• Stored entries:
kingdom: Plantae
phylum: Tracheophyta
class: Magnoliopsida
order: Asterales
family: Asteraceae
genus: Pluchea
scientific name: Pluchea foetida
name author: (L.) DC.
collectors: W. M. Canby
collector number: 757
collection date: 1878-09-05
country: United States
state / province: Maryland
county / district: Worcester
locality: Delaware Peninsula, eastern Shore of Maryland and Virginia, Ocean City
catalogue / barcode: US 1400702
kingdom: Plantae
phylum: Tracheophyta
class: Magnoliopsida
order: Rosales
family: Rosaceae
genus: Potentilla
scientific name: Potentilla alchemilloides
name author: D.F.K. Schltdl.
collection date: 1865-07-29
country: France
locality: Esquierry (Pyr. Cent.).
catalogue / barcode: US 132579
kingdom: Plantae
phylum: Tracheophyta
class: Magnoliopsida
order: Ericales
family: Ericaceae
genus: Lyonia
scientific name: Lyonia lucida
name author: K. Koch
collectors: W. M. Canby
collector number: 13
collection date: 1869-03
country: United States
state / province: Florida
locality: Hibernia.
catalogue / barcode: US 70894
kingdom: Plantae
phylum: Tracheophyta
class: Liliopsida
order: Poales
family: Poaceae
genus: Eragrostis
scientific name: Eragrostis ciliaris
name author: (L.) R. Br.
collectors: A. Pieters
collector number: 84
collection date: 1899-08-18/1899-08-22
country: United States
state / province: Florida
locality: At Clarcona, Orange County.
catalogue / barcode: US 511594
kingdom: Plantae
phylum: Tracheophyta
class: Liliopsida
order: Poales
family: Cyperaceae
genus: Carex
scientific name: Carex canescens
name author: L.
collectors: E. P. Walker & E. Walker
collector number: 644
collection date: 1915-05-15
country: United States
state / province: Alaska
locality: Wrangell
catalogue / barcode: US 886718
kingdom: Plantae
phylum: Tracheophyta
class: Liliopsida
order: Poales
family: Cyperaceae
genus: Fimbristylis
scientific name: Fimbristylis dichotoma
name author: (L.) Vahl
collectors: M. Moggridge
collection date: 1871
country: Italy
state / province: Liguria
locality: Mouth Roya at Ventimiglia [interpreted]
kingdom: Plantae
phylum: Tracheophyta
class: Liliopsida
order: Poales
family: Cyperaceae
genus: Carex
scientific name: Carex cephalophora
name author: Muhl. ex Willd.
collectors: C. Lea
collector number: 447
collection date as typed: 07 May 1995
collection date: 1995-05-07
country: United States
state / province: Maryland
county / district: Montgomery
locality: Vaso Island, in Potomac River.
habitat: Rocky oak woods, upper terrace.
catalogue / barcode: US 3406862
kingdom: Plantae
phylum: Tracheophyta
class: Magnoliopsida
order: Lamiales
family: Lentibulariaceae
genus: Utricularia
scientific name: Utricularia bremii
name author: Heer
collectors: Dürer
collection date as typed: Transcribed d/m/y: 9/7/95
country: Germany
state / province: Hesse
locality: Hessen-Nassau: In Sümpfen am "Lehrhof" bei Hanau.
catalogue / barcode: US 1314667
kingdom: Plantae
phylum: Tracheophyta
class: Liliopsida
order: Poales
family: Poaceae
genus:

• OBJECTIVE:
Express the data from its first line through the line containing "collection date: 1915-05-15", inclusive, as a Markdown table with the columns Row and Entry, omitting blank lines. Number each line under Row and copy the line under Entry.

• EXERCISE OUTPUT:
| Row | Entry |
|---|---|
| 1 | kingdom: Plantae |
| 2 | phylum: Tracheophyta |
| 3 | class: Magnoliopsida |
| 4 | order: Asterales |
| 5 | family: Asteraceae |
| 6 | genus: Pluchea |
| 7 | scientific name: Pluchea foetida |
| 8 | name author: (L.) DC. |
| 9 | collectors: W. M. Canby |
| 10 | collector number: 757 |
| 11 | collection date: 1878-09-05 |
| 12 | country: United States |
| 13 | state / province: Maryland |
| 14 | county / district: Worcester |
| 15 | locality: Delaware Peninsula, eastern Shore of Maryland and Virginia, Ocean City |
| 16 | catalogue / barcode: US 1400702 |
| 17 | kingdom: Plantae |
| 18 | phylum: Tracheophyta |
| 19 | class: Magnoliopsida |
| 20 | order: Rosales |
| 21 | family: Rosaceae |
| 22 | genus: Potentilla |
| 23 | scientific name: Potentilla alchemilloides |
| 24 | name author: D.F.K. Schltdl. |
| 25 | collection date: 1865-07-29 |
| 26 | country: France |
| 27 | locality: Esquierry (Pyr. Cent.). |
| 28 | catalogue / barcode: US 132579 |
| 29 | kingdom: Plantae |
| 30 | phylum: Tracheophyta |
| 31 | class: Magnoliopsida |
| 32 | order: Ericales |
| 33 | family: Ericaceae |
| 34 | genus: Lyonia |
| 35 | scientific name: Lyonia lucida |
| 36 | name author: K. Koch |
| 37 | collectors: W. M. Canby |
| 38 | collector number: 13 |
| 39 | collection date: 1869-03 |
| 40 | country: United States |
| 41 | state / province: Florida |
| 42 | locality: Hibernia. |
| 43 | catalogue / barcode: US 70894 |
| 44 | kingdom: Plantae |
| 45 | phylum: Tracheophyta |
| 46 | class: Liliopsida |
| 47 | order: Poales |
| 48 | family: Poaceae |
| 49 | genus: Eragrostis |
| 50 | scientific name: Eragrostis ciliaris |
| 51 | name author: (L.) R. Br. |
| 52 | collectors: A. Pieters |
| 53 | collector number: 84 |
| 54 | collection date: 1899-08-18/1899-08-22 |
| 55 | country: United States |
| 56 | state / province: Florida |
| 57 | locality: At Clarcona, Orange County. |
| 58 | catalogue / barcode: US 511594 |
| 59 | kingdom: Plantae |
| 60 | phylum: Tracheophyta |
| 61 | class: Liliopsida |
| 62 | order: Poales |
| 63 | family: Cyperaceae |
| 64 | genus: Carex |
| 65 | scientific name: Carex canescens |
| 66 | name author: L. |
| 67 | collectors: E. P. Walker & E. Walker |
| 68 | collector number: 644 |
| 69 | collection date: 1915-05-15 |